Откинувшись в кресле, он улыбнулся и продолжал с довольным видом пыхтеть трубкой.
Через полчаса мы с Холмсом жадно принялись за завтрак. У Холмса было двойственное отношение к еде. Часто в процессе какого-нибудь запутанного дела, требующего напряжения всех сил, он мог отказаться от регулярного приема пищи, рассматривая ее лишь как топливо для поддержания организма в рабочем состоянии. В таких случаях у него, казалось, пропадало чувство вкуса, ибо я наблюдал, как, с головой погрузившись в очередное расследование, он приправляет мясо или рыбу медом для увеличения их энергетической ценности. В то утро, однако, он с явным удовольствием поглощал классическую ветчину с яйцами.

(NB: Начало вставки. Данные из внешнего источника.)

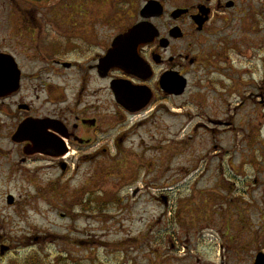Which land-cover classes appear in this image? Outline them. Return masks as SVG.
<instances>
[{"label": "rangeland", "instance_id": "1", "mask_svg": "<svg viewBox=\"0 0 264 264\" xmlns=\"http://www.w3.org/2000/svg\"><path fill=\"white\" fill-rule=\"evenodd\" d=\"M237 3L219 68L156 118L129 120L110 159H21L0 112V264L253 263L264 249V0ZM64 84L72 97L74 78Z\"/></svg>", "mask_w": 264, "mask_h": 264}, {"label": "flooded vegetation", "instance_id": "2", "mask_svg": "<svg viewBox=\"0 0 264 264\" xmlns=\"http://www.w3.org/2000/svg\"><path fill=\"white\" fill-rule=\"evenodd\" d=\"M238 6L237 0H0V112L13 118L9 137L22 147L21 159H110V146L125 142L129 120L140 126L156 118L166 101L199 81L200 70L219 68L233 50L221 44L222 32ZM138 25L141 31L130 34ZM70 77L72 97L64 84ZM178 77L184 92L168 93L167 81ZM258 255L264 249L251 264Z\"/></svg>", "mask_w": 264, "mask_h": 264}, {"label": "water", "instance_id": "3", "mask_svg": "<svg viewBox=\"0 0 264 264\" xmlns=\"http://www.w3.org/2000/svg\"><path fill=\"white\" fill-rule=\"evenodd\" d=\"M140 29H142V26L141 25H138V26H135L131 31H130V34L131 33H135L137 31L140 32ZM179 78V77H178ZM166 90L167 92L169 93H177V94H181L183 91H184V88H185V80L184 78H179L177 80H170V81H167L166 83ZM117 96V99L118 101H120L121 103L123 104H126L125 103V100L122 96H120L119 94H116ZM14 202V199L13 197H9L8 198V203L9 204H12ZM7 247H2V250H1V253L4 254L5 251H6ZM255 264H264V256L263 255H258L257 257V260H256V263Z\"/></svg>", "mask_w": 264, "mask_h": 264}]
</instances>
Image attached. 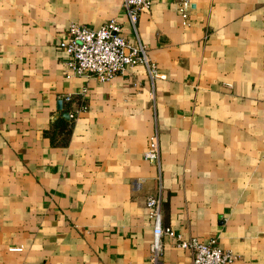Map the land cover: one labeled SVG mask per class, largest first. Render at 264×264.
Masks as SVG:
<instances>
[{
	"label": "crops",
	"instance_id": "obj_1",
	"mask_svg": "<svg viewBox=\"0 0 264 264\" xmlns=\"http://www.w3.org/2000/svg\"><path fill=\"white\" fill-rule=\"evenodd\" d=\"M151 1L137 31L155 83L142 65L66 77L71 24L117 19L136 41L122 0H0V264H147L156 132L163 226L264 264V0H192L189 27ZM164 241L162 264H192Z\"/></svg>",
	"mask_w": 264,
	"mask_h": 264
},
{
	"label": "built area",
	"instance_id": "obj_2",
	"mask_svg": "<svg viewBox=\"0 0 264 264\" xmlns=\"http://www.w3.org/2000/svg\"><path fill=\"white\" fill-rule=\"evenodd\" d=\"M122 3L136 34V41L130 43L123 36L122 27L117 19H112L97 30L78 23L71 24L64 39L59 43V50L68 56L65 62L67 78H95L100 82H109L128 68L142 65L153 83L167 79L166 74L152 61L149 48L142 42L137 31L140 16L151 10L152 1L122 0ZM175 6L182 19V25L189 27L193 10L192 0H175ZM86 92L84 89L81 94L85 95ZM64 100L71 102L73 98L69 95ZM86 110L87 106L81 105L78 110L70 113V118L73 119ZM144 159L157 168L159 182L158 194L150 196L146 201V209L154 232L147 264H162L166 237L171 238L178 248L192 254V264H233L238 257L233 252L221 248L217 240L204 243L196 237L185 238L172 228L163 226L165 188L159 133L156 132L150 137Z\"/></svg>",
	"mask_w": 264,
	"mask_h": 264
},
{
	"label": "water",
	"instance_id": "obj_3",
	"mask_svg": "<svg viewBox=\"0 0 264 264\" xmlns=\"http://www.w3.org/2000/svg\"><path fill=\"white\" fill-rule=\"evenodd\" d=\"M59 109H62V102L59 103ZM63 117H64L65 119L69 120V119H70V114H69V112H64V113H63Z\"/></svg>",
	"mask_w": 264,
	"mask_h": 264
}]
</instances>
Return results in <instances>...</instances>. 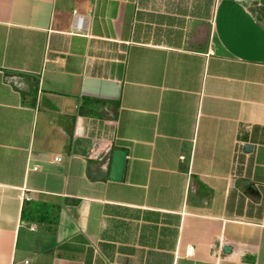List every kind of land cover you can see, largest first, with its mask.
Returning <instances> with one entry per match:
<instances>
[{
    "label": "crops",
    "instance_id": "crops-1",
    "mask_svg": "<svg viewBox=\"0 0 264 264\" xmlns=\"http://www.w3.org/2000/svg\"><path fill=\"white\" fill-rule=\"evenodd\" d=\"M0 264H264V0H0Z\"/></svg>",
    "mask_w": 264,
    "mask_h": 264
},
{
    "label": "water",
    "instance_id": "water-1",
    "mask_svg": "<svg viewBox=\"0 0 264 264\" xmlns=\"http://www.w3.org/2000/svg\"><path fill=\"white\" fill-rule=\"evenodd\" d=\"M245 151H250V146H246ZM125 160H126V152H124L123 150L113 151L111 156V168H110L111 181L119 182L121 180L124 170Z\"/></svg>",
    "mask_w": 264,
    "mask_h": 264
},
{
    "label": "built area",
    "instance_id": "built-area-1",
    "mask_svg": "<svg viewBox=\"0 0 264 264\" xmlns=\"http://www.w3.org/2000/svg\"><path fill=\"white\" fill-rule=\"evenodd\" d=\"M73 32L81 34L85 30V16L83 14L72 13V28Z\"/></svg>",
    "mask_w": 264,
    "mask_h": 264
},
{
    "label": "rangeland",
    "instance_id": "rangeland-1",
    "mask_svg": "<svg viewBox=\"0 0 264 264\" xmlns=\"http://www.w3.org/2000/svg\"><path fill=\"white\" fill-rule=\"evenodd\" d=\"M23 236V235H22Z\"/></svg>",
    "mask_w": 264,
    "mask_h": 264
}]
</instances>
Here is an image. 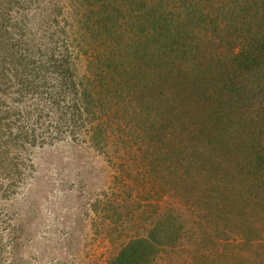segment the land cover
I'll use <instances>...</instances> for the list:
<instances>
[{"label":"rangeland","instance_id":"obj_1","mask_svg":"<svg viewBox=\"0 0 264 264\" xmlns=\"http://www.w3.org/2000/svg\"><path fill=\"white\" fill-rule=\"evenodd\" d=\"M81 2L0 0V264H110L151 230L163 246L148 264H264V154L255 169L243 168L242 158L264 148V81L249 93L254 107L242 118L220 105L229 101L226 90L215 93L238 76L234 63L251 44L247 30H259L251 24L252 3H243L239 17L248 27L247 46L221 36L209 49L218 43L216 66L228 68L192 69L204 78L183 93L150 73V87L132 81L130 109L117 112L100 151L86 122L56 135L54 123L72 112L57 116L46 96L22 97L13 75L26 53L66 50L60 32L74 34ZM103 37L69 49L82 71L94 53L117 51L111 32ZM185 64L191 66L177 58L173 66L182 71ZM52 78L49 89L56 91L58 77Z\"/></svg>","mask_w":264,"mask_h":264},{"label":"trees","instance_id":"obj_2","mask_svg":"<svg viewBox=\"0 0 264 264\" xmlns=\"http://www.w3.org/2000/svg\"><path fill=\"white\" fill-rule=\"evenodd\" d=\"M244 2L252 3L249 15H252L253 19L251 24L260 25L258 31L255 28L252 30L253 27L246 28L243 20L239 18L245 13ZM90 5L93 7L88 8ZM74 12L78 23L75 24L77 29H74V34L68 30L60 32L65 36L63 43L66 44V50L62 48L58 53L53 49L41 55L26 53L21 59L23 64L18 62L20 68L16 72L13 69V75L18 82V93L22 97L43 99L46 96L57 116L72 112L70 118L66 117L63 121L54 123L56 135L62 134L63 127L67 125L76 128L86 122L91 126L93 145L97 150L103 151L105 136L109 135L111 128L118 121L117 112L124 108L130 109V106H127V98H132L135 94L132 81H135L136 85L141 83L150 87L156 76L162 83L172 82L183 93L186 85L192 83L194 86V81L204 78L202 73L192 69L203 68L212 73L220 66H216V63H220V50L216 49L219 44L215 45L213 51L209 50L218 40L226 37L237 38L247 46L249 40L245 28L248 29L247 32H253L250 38L252 45L242 48L238 60L234 63L239 71L238 76L224 79L222 87L215 93L226 90L223 97H227L229 101L223 98L224 102L220 105L239 110L237 116L241 118L248 114V109L254 107L250 103L252 100H249L253 96L249 93L254 91L255 85H261L264 81L258 77L264 73L262 0H83ZM245 17L248 19L247 15ZM259 31L261 37L258 36ZM110 32L116 40L109 42L116 44L114 47L117 51L112 49L109 52L112 55L104 54L105 57L93 52L94 63L87 64V70L82 71L81 65L75 63L79 62L80 58L71 57L68 54L69 49L77 44L82 45L79 47H85L82 40H85L87 47H91L89 39L94 46L100 38H104L105 33ZM86 34L90 36L89 39ZM208 56L212 59L208 60ZM177 58L182 62L188 61L191 66L185 64L188 66H184L186 70H177L173 66ZM228 67L227 63L222 66ZM163 71L166 76L160 74ZM148 73L155 75H150L152 80ZM54 75L58 77L56 91L55 87L49 89L50 84L54 83ZM245 75L248 77L246 80ZM219 79L221 81V77ZM104 81L107 86H104ZM160 91L161 89L155 86V95ZM62 101H67V105L63 107ZM23 109L26 110L27 107ZM229 111L230 117L231 114L235 115ZM217 112L218 110L214 109L215 115ZM129 114L128 110L123 116L129 118ZM230 121L234 122L232 119ZM22 130L24 129L21 128L19 138L26 137ZM13 140L17 139L10 141ZM244 153L242 152L240 157ZM249 153L252 156L248 157ZM249 153L242 157L246 162L243 168L247 167V163L252 165L253 169L260 167L256 162L261 160L260 155L264 154V148L253 147ZM153 234L155 230L150 231L148 240L132 241L133 243L110 264H148L150 259H154L159 247L163 246L162 241L158 242Z\"/></svg>","mask_w":264,"mask_h":264}]
</instances>
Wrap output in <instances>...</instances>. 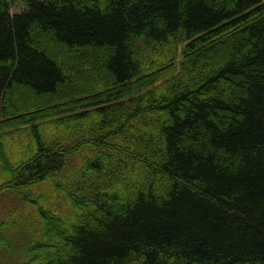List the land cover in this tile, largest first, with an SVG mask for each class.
<instances>
[{
    "label": "trees",
    "instance_id": "1",
    "mask_svg": "<svg viewBox=\"0 0 264 264\" xmlns=\"http://www.w3.org/2000/svg\"><path fill=\"white\" fill-rule=\"evenodd\" d=\"M24 3L0 0V200L25 202L0 264H264V0ZM70 172L53 212L35 187Z\"/></svg>",
    "mask_w": 264,
    "mask_h": 264
},
{
    "label": "rangeland",
    "instance_id": "2",
    "mask_svg": "<svg viewBox=\"0 0 264 264\" xmlns=\"http://www.w3.org/2000/svg\"><path fill=\"white\" fill-rule=\"evenodd\" d=\"M12 2H13V5H12V9H11V14H17V13H20V12H22V11H24L25 9H26V6H25V3H24V0H12ZM182 48L183 47H181V50H182ZM69 68H70V66H69ZM72 70V69H71ZM75 74H77V75H80L81 73L82 74H84L83 73V71L81 70V72L80 71H78L77 69H75L74 67H73V70H72ZM14 90L16 91V93L23 99L24 97H26L27 95H30V96H32V95H34V94H32V93H30V92H32V91H29V90H27V89H25V88H22V87H16V88H14ZM49 107H47V109H48ZM52 118L53 117H44V118H41V119H45L46 121H43V122H39L38 123V125H36L37 127L39 126V124H42V123H46L47 122V120H52ZM33 124H30V125H27V126H32ZM47 125H49L48 127H56V131H58L57 130V126L55 125V124H53V123H51V124H47ZM46 124H44L43 125V127L44 126H47ZM42 127V128H43ZM23 128V127H22ZM14 129H11V131L10 130H8V132L7 133H11L12 131H13ZM28 136H29V138L31 139V137H30V135L29 134H27ZM18 136H19V134L17 135V134H14V135H11L10 136V138H12L13 140H16V139H18ZM28 141V139L27 138H20V139H18L17 141H15V142H9V144H10V149H21L22 147H23V145H25L26 144V142ZM18 147V148H15V147ZM19 146H22V147H19ZM10 152L11 153H14L12 150H10ZM85 156L84 155H82V156H80L78 159L77 158H75V161L73 162V167H75V166H77L79 163H82V162H84L85 161ZM74 176V174L72 173V172H70L69 173V175L67 174V175H62V174H60V175H58V176H55L56 178V180H55V182L53 183V182H50V183H48V182H46V183H44V184H41L39 187H35L36 189L37 188H40L41 187V193H42V191H43V189H47L48 187V190L45 192V193H42L43 194V198H42V204H46L47 206H49V207H51L49 210H51V211H53V212H57V213H63V214H69V213H71V214H73L72 212H71V210H72V208L71 207H69V208H66L65 210H64V208L61 206V204L60 203H58L57 202V198L59 197V196H62V195H64V193L63 192H58V191H56L52 186H54L55 185V183H56V181H60V179H62V177H66L65 179H67V178H71V177H73ZM51 185V186H50ZM63 185H65V186H67L68 187V185L66 184V183H64ZM35 188H31V189H29V190H31V191H29L31 194H35ZM54 194H55V198L53 197L54 196ZM126 196L127 197H129L130 196V194H126ZM63 198H64V196H62ZM23 207H25V202L24 201H22L20 198H16V197H8V198H6V199H3V200H0V217L1 218H3L4 219V216L8 213V211H9V213L11 212V210L13 209V208H15V210L16 209H22ZM64 207H66V205H64ZM68 210V211H67ZM69 212V213H68ZM15 217H17V214L15 213V212H13V213H11L10 215H9V217H8V220L9 221H12V222H16V221H14V219H15ZM70 220V219H69ZM69 222V221H68ZM16 223H18V222H16ZM70 223V222H69ZM19 225H24L22 222H20V223H18ZM18 236V235H17ZM24 242V238H20L19 239V242H18V246L16 247L17 249L22 245V243ZM20 243V244H19ZM16 245V244H15ZM38 263V262H37ZM15 264H21V263H15Z\"/></svg>",
    "mask_w": 264,
    "mask_h": 264
}]
</instances>
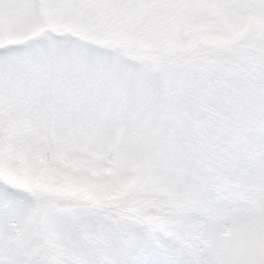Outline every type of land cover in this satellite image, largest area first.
<instances>
[{"label": "rangeland", "instance_id": "rangeland-1", "mask_svg": "<svg viewBox=\"0 0 264 264\" xmlns=\"http://www.w3.org/2000/svg\"><path fill=\"white\" fill-rule=\"evenodd\" d=\"M152 250L264 264V0H0V264Z\"/></svg>", "mask_w": 264, "mask_h": 264}, {"label": "snow or ice", "instance_id": "snow-or-ice-1", "mask_svg": "<svg viewBox=\"0 0 264 264\" xmlns=\"http://www.w3.org/2000/svg\"><path fill=\"white\" fill-rule=\"evenodd\" d=\"M197 196H201L202 194L199 192L194 193ZM149 249L146 247L144 249V252L147 253ZM152 257L151 259L145 258L144 256H141V258L135 260L132 262V264H167L166 261L162 260L159 255L155 252V250H152Z\"/></svg>", "mask_w": 264, "mask_h": 264}]
</instances>
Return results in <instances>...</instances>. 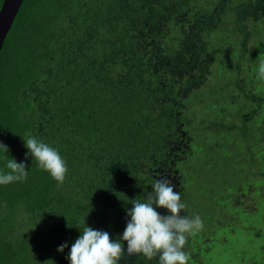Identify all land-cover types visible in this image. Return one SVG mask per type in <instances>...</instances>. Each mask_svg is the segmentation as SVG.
I'll use <instances>...</instances> for the list:
<instances>
[{
  "label": "trees",
  "instance_id": "1",
  "mask_svg": "<svg viewBox=\"0 0 264 264\" xmlns=\"http://www.w3.org/2000/svg\"><path fill=\"white\" fill-rule=\"evenodd\" d=\"M219 26H231L236 35L228 44L237 47L231 66L249 64L248 72L262 61L264 0L23 1L0 51V143L8 148H0V172L14 159L25 163L28 176L0 185V264H70L85 223L119 240L132 200L143 201L173 167V146L199 156L198 138H222L220 120L200 121L203 137L182 131L191 122L183 101L205 84L219 56L221 46L212 40ZM249 84L255 85V94L245 96L251 109L235 114L240 127L234 115L222 123L227 134L264 120L260 84ZM29 136L65 160L62 185L26 158L23 139ZM238 199L246 198L230 201ZM249 203L245 210L254 208ZM208 242L201 230L188 237V264H199ZM61 244L67 247L58 252ZM118 264H158V258L135 254Z\"/></svg>",
  "mask_w": 264,
  "mask_h": 264
},
{
  "label": "rangeland",
  "instance_id": "2",
  "mask_svg": "<svg viewBox=\"0 0 264 264\" xmlns=\"http://www.w3.org/2000/svg\"><path fill=\"white\" fill-rule=\"evenodd\" d=\"M247 22L253 23L252 20ZM258 34L263 36L264 32ZM233 35L235 33L231 26H219L218 32L212 35L214 43L221 46L219 56L210 67L205 84L183 101V105L185 102V106H188L186 116L191 121L189 127L182 130L185 134L206 136L205 130L196 128L198 123L203 120L208 125L220 120L222 127L218 135L222 138H198L203 146L199 156L190 157L189 147L182 151L177 149L178 146H173L172 151L177 150L171 162L173 167L164 177L172 180L174 191L187 193L186 196L180 195L181 201L187 205L185 214L202 215L201 231L209 242L206 251L201 249L203 253L199 257V264H264V120L260 123L257 120L247 122L243 132L237 130L231 134H227L229 128L222 124L225 120L231 123L236 118L235 114L243 115L251 109L246 104L245 96L247 93L255 94L252 90L255 85L249 84V89L248 80L260 84L256 89L258 94H264V80L256 76L260 60L258 65L252 64L248 72L246 67L249 64L231 66L235 59L233 55L237 52V47L228 45L234 42ZM259 46L264 48L263 45ZM261 53L257 55L261 56ZM233 67L235 72L232 74ZM222 86H227V91L218 88ZM236 119L235 124L240 127V119ZM212 149L217 156L210 155ZM204 158L208 160L207 166L204 165ZM195 193L203 196L202 202L195 203L200 199ZM240 196L246 199H238V203L233 205L230 199ZM248 198L255 204L251 210L244 209L252 206ZM242 202H245L243 206ZM194 206L197 208L192 210ZM201 239H196V242L199 244Z\"/></svg>",
  "mask_w": 264,
  "mask_h": 264
},
{
  "label": "clouds",
  "instance_id": "3",
  "mask_svg": "<svg viewBox=\"0 0 264 264\" xmlns=\"http://www.w3.org/2000/svg\"><path fill=\"white\" fill-rule=\"evenodd\" d=\"M256 76L264 80V61L260 62ZM23 140L28 149L26 158L31 155L39 168L62 185L68 168L58 150L35 136ZM0 148L8 152L2 143ZM6 168L7 172H0V185L27 179L24 162L8 159ZM174 187L172 180L161 178L153 183L143 201L133 199L132 207L126 213L129 219L119 240L113 241L108 232L94 230L84 221L81 235L72 244L67 257L70 264H118L122 258L135 254L148 260L158 258V264H188L190 254L184 251V246L189 236L203 229V221L198 214H185L187 205L181 201L180 193L174 191ZM157 208H164L169 214L161 215ZM121 241L127 242L126 250ZM65 247L67 244H61L57 251L62 252Z\"/></svg>",
  "mask_w": 264,
  "mask_h": 264
},
{
  "label": "water",
  "instance_id": "4",
  "mask_svg": "<svg viewBox=\"0 0 264 264\" xmlns=\"http://www.w3.org/2000/svg\"><path fill=\"white\" fill-rule=\"evenodd\" d=\"M24 0H3L0 7V51Z\"/></svg>",
  "mask_w": 264,
  "mask_h": 264
}]
</instances>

– На миссис Хадсон всегда можно положиться по части организации пиршества, – произнес он удовлетворенно, вставая из-за стола и усаживаясь у камина. – Ах, Уотсон, боюсь, нам придется отказаться от послеобеденной трубки. По лестнице поднимается посетитель.
9
Уотсон упоминает здесь Генри Ирвинга, одного из выдающихся актеров того времени, который за заслуги на театральном поприще позже был возведен в рыцарское достоинство. Во время расследования этого дела Ирвинг руководил театром «Лицей», где Уотсон мог видеть его в спектакле «Колокола» в роли, требующей кардинального изменения внешности.
10
Нерегулярные войска с Бейкер-стрит – шайка уличных беспризорников, из которых Холмс организовал нечто вроде неофициального полицейского отряда. В «Этюде в багровых тонах» он говорил о них: «От одного из таких маленьких попрошаек толку больше, чем от дюжины полицейских. При одном только виде официального лица человек умолкает. А эти юнцы всюду пролезут и все услышат».